Tuesday, April 26, 2011

The Durable Medium

How does one store data in the best and most durable medium? At the Encyclopedia Foundation, that is a crucial question. Oh, we know many ways of storing data, and many ways that are good and durable, but which is the best?

Our parameters are stated in our mission statement, to preserve the knowledge of mankind for ten thousand years. True, the Encyclopedia Foundation in the late Dr. Isaac Asimov’s “Foundation Trilogy” were only shooting for 1,000 years, but even the Second Foundation was thinking longer! So we are, too!

If it were just a matter of 1,000 years, almost anyone could do it, with perhaps a bit more effort than they’d care to make. But ten thousand, that has never been done, and the intricacies involved are enormous.

Consider that an average book lasts about 75 years. This is due to the cheap paper we use, which does make books more affordable, but they last a shorter time. Books from centuries ago were made out of a kind of linen, and the paper is not only still readable now, but will continue to be for some centuries. But it won’t last forever.

Now if you had a book, made out of special paper, and preserved it in a nitrogen environment, it might last a thousand or so years. But ten thousand, probably not. If nothing else, it would be hard to keep the chamber sealed so long. (The reason it is good to store books in a place with no oxygen is because book paper slowly combusts over time. That’s why it turns yellow, then brown. It is combusting slow motion. No oxygen, no combustion.)

An obvious solution is plastic. Hard, cheap, durable…wait, durable? Well, we think so. But plastic has not been around very long, so its properties, and how long it lasts, can only be theorized. In fact, the Encyclopedia Foundation on Terminus is said to have been constructed with many things out of plastic, and Dr. Asimov had Golan Trevize comment on “old plastic, pink with age”. Asimov was guessing, we don’t know what plastic will look like in 500 years, as we have not had plastic around for 500 years.



Therefore, it might not be wise to use plastic.

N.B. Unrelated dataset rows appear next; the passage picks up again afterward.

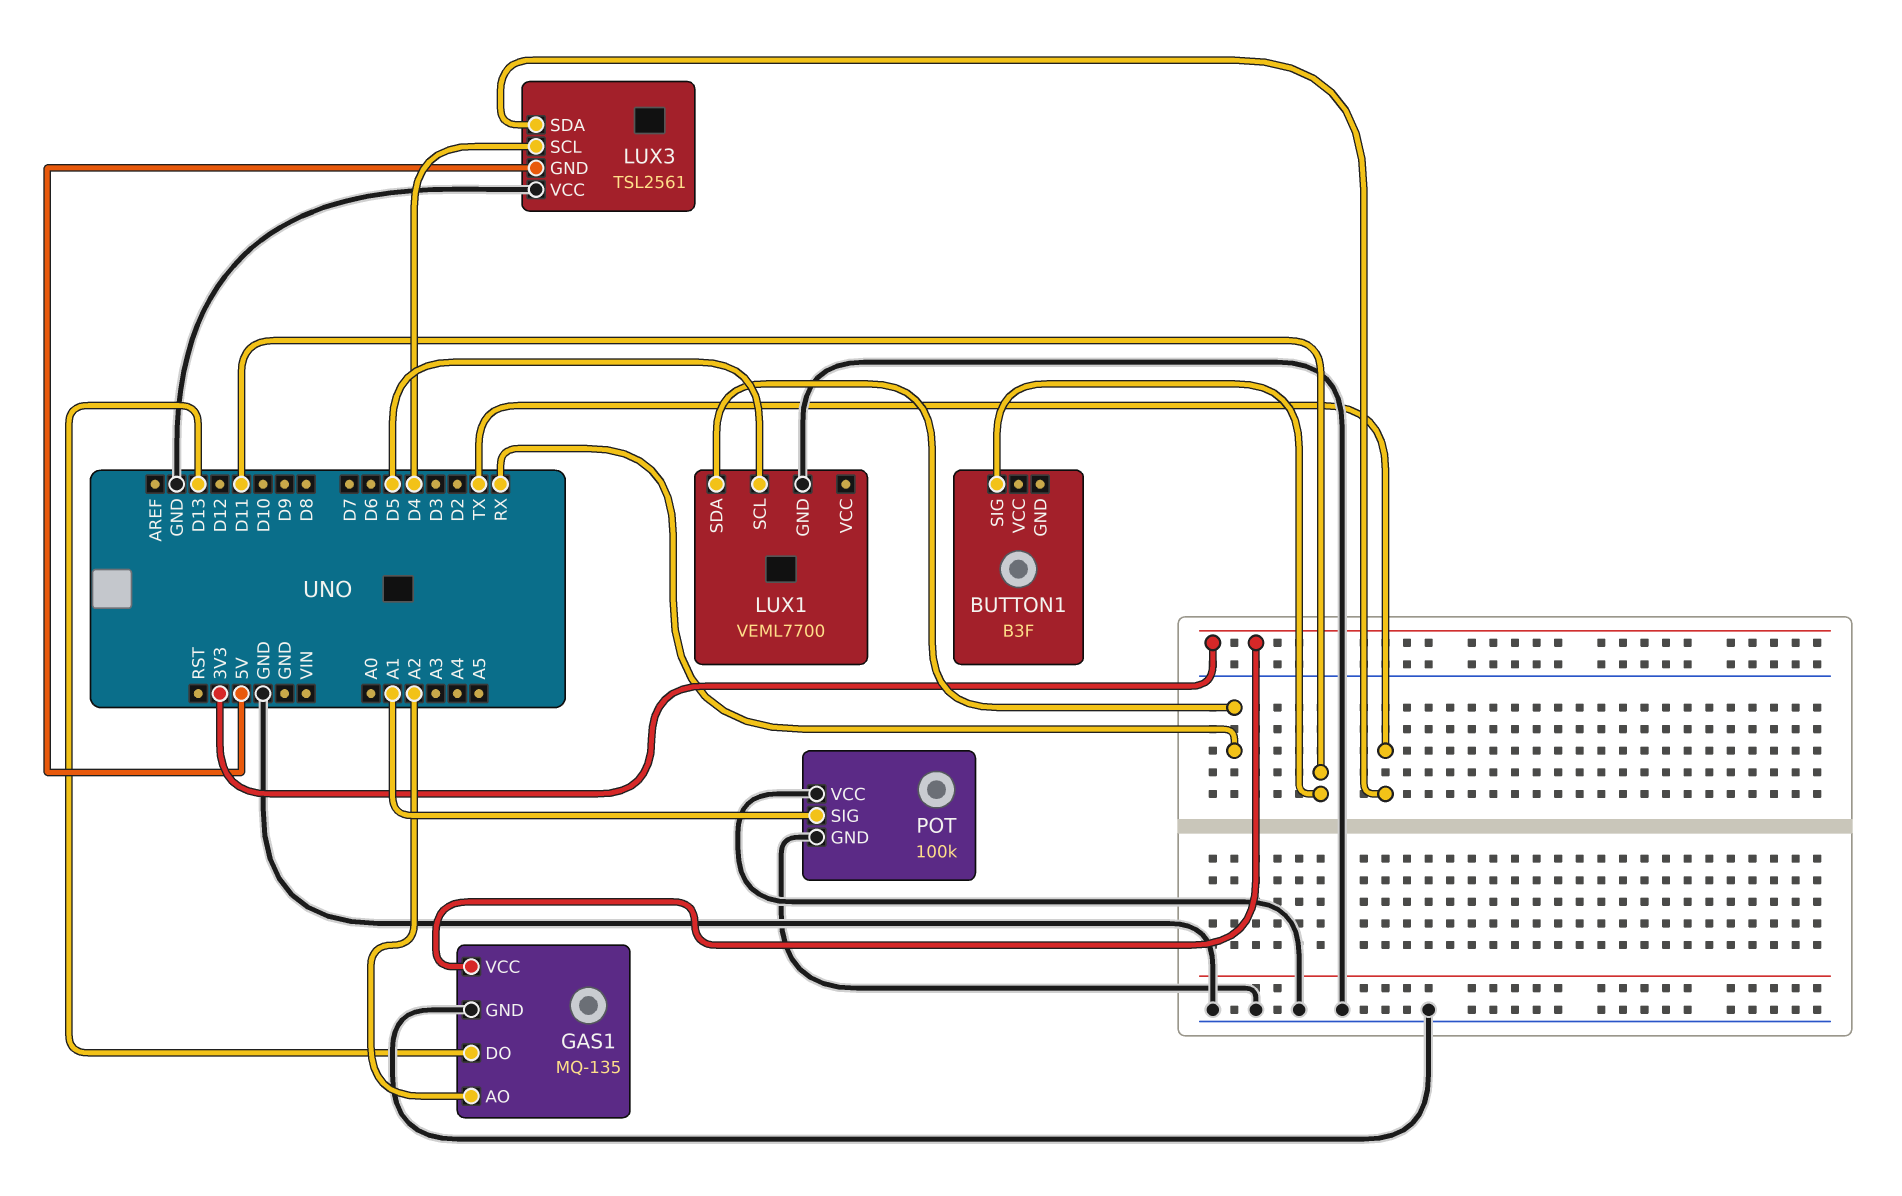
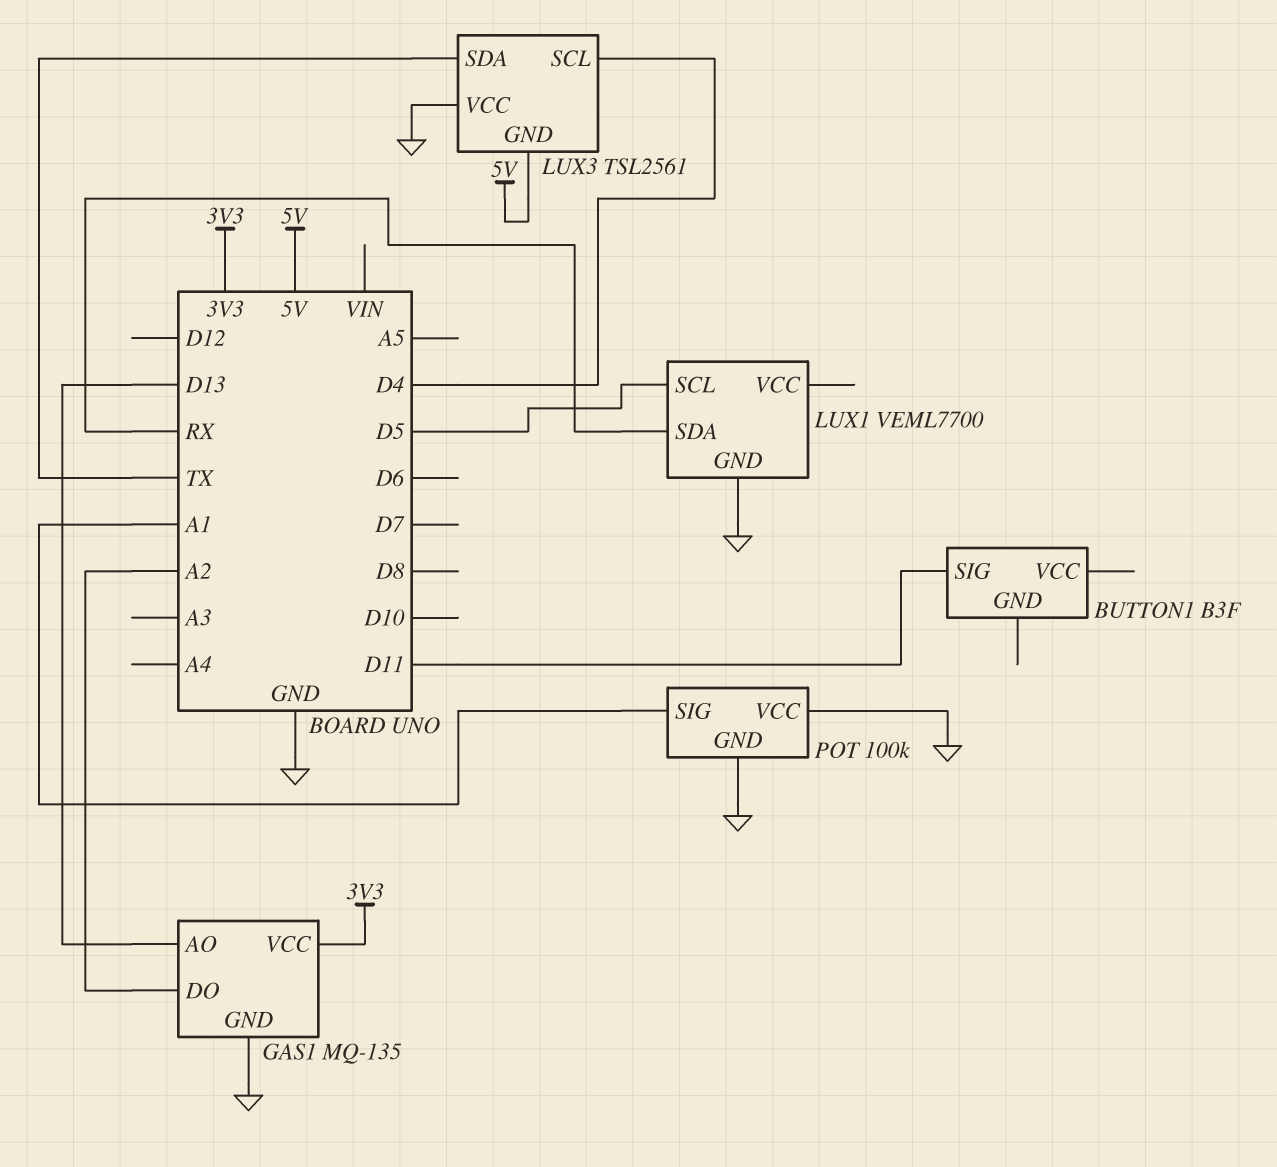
GAS1 pin AO: A2 -> D13
GAS1 pin DO: D13 -> A2

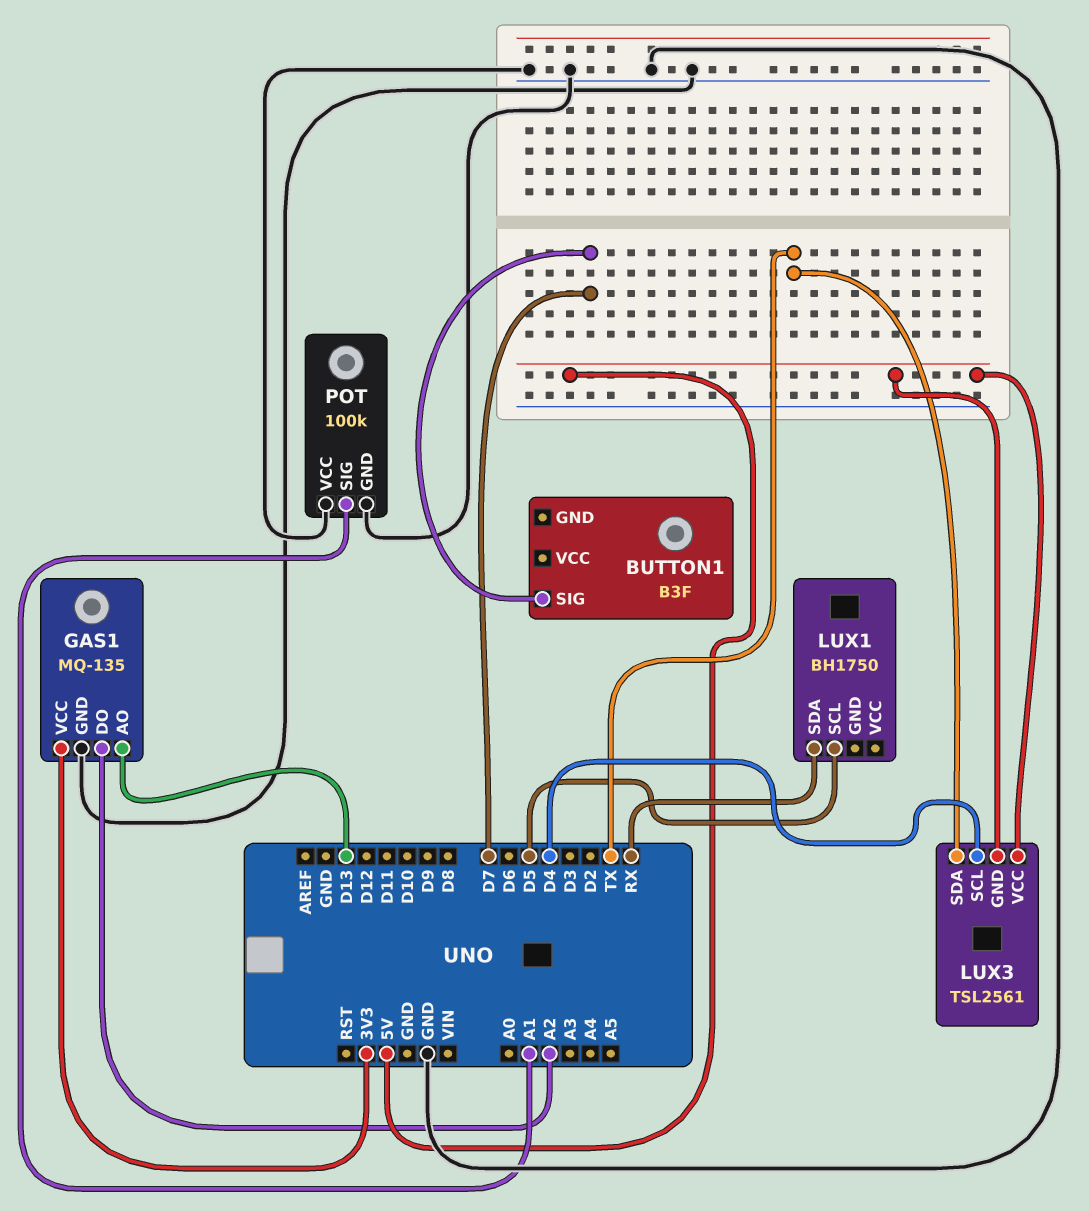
BUTTON1 pin SIG: D11 -> D7
LUX1: VEML7700 -> BH1750
LUX1 pin GND: GND -> none
LUX3 pin VCC: GND -> 5V

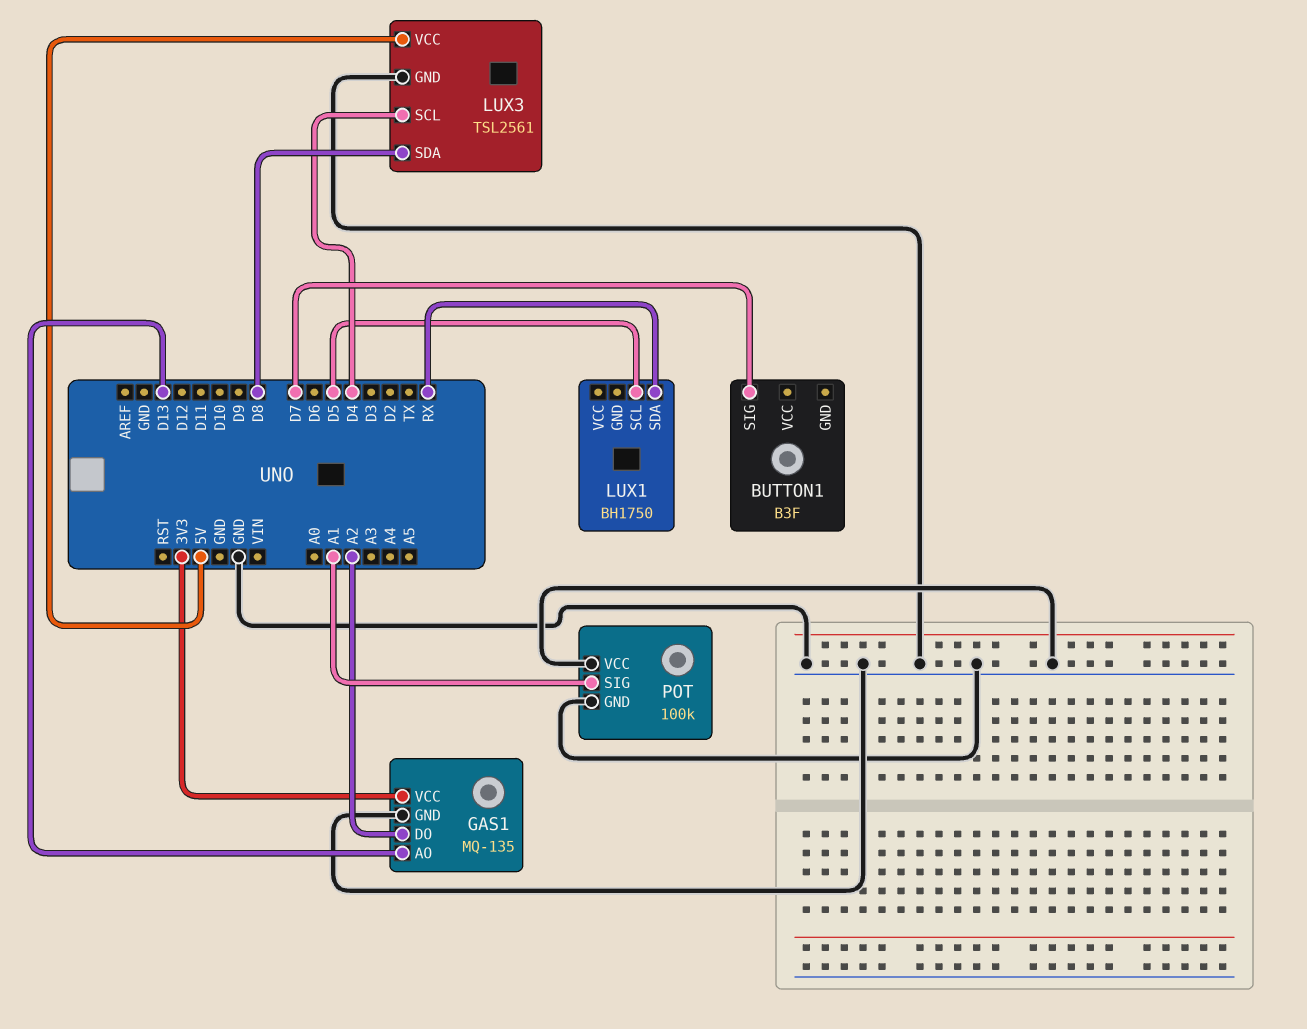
LUX3 pin GND: 5V -> GND
LUX3 pin SDA: TX -> D8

We can not be sure it would last 1,000 years, let alone 10,000. There are very old pieces of wood and papyrus, but these are more preserved due to the environment they were fortunate enough to be in.

Clay or stone? Stone, perhaps. But it’s heavy and bulky. Metal? Now we are getting somewhere. Not iron, or anything prone to rust or decay, but a nickel, perhaps. Rhodium, but that’s more costly.

There are organizations that deal with long term issues. Such as the Long Now Foundation. They are working with a group to have a Rosetta Disc that has all the languages of Earth on it. Or at least a lot of those languages. The disc is no more than two inches in diameter, and is micro-engraved. It’s quite beautiful. But perhaps a bit impractical. Don’t misunderstand, with the proper lenses you can read it, but will such lenses always be available?

For long term storage, one must take into account the shifting of technologies. If in the far distant future of Asimov’s Encyclopedia Foundation, computers are almost unheard of, what other technologies might a future society here lack? Lenses? Special computers? Electron microscopes?

Frankly, it is possible to put 100,000 pages of print on a disc two inches square. But how practical would that be? Cool? Yes. Practical? No. It reminds one of the story about how you could – in theory – represent all the information of mankind by one single line on a bar.

How? Take a bar of an exact – and I mean EXACT – length. Now, assign three numbers to each letter of the alphabet and a three number code for spaces, commas, etc. Now translate every book, every encyclopedia, every text book and article mankind has ever wrote into one very, very , VERY long number. Now imagine a decimal point to the left of it.

What divided by what will give you that number? (You will need a computer for that.) Now that is a fraction. So place the one line on the bar so that it divides two sections of it into exactly – EXACTLY – that fraction. Later, if someone wishes to know the knowledge of all mankind, they can take that bar, determine the two numbers to divide by the place of the line, do the math (!) and retranslate that immensely long number into all the books ever wrote!

Cool? Yes. Practical? No.

Likewise, 100,000 pages on a disc is impractical for our purposes. Though we advocate that for general storage, as we do have computers that you could place that disc in and have it read. We picture larger pieces of metal, perhaps even the size of a small page, in which the print is micro, but such that a rudimentary magnifying lens would let you read. True, there might “only” be ten thousand pages on it, but that’s not too shabby, and one can have as many of those discs as one needs.

They will still be small, and thus can be safe guarded against being stressed or broke. And if only one lens is required – as opposed to a series of lenses – then such lenses could be stored in a fashion as to prevent them from being stressed or made useless. Then one could have the knowledge of mankind on a series of metal plates that were still accessible to the common man, regardless as to the technological level of the society the man found himself in.

As to which books…well, that is an issue that I imagine those in the Encyclopedia Foundation of Asimov’s universe had to ponder on, as they were leaving Trantor and could not take the whole Imperial Library with them. It is an issue that we are confronting, too.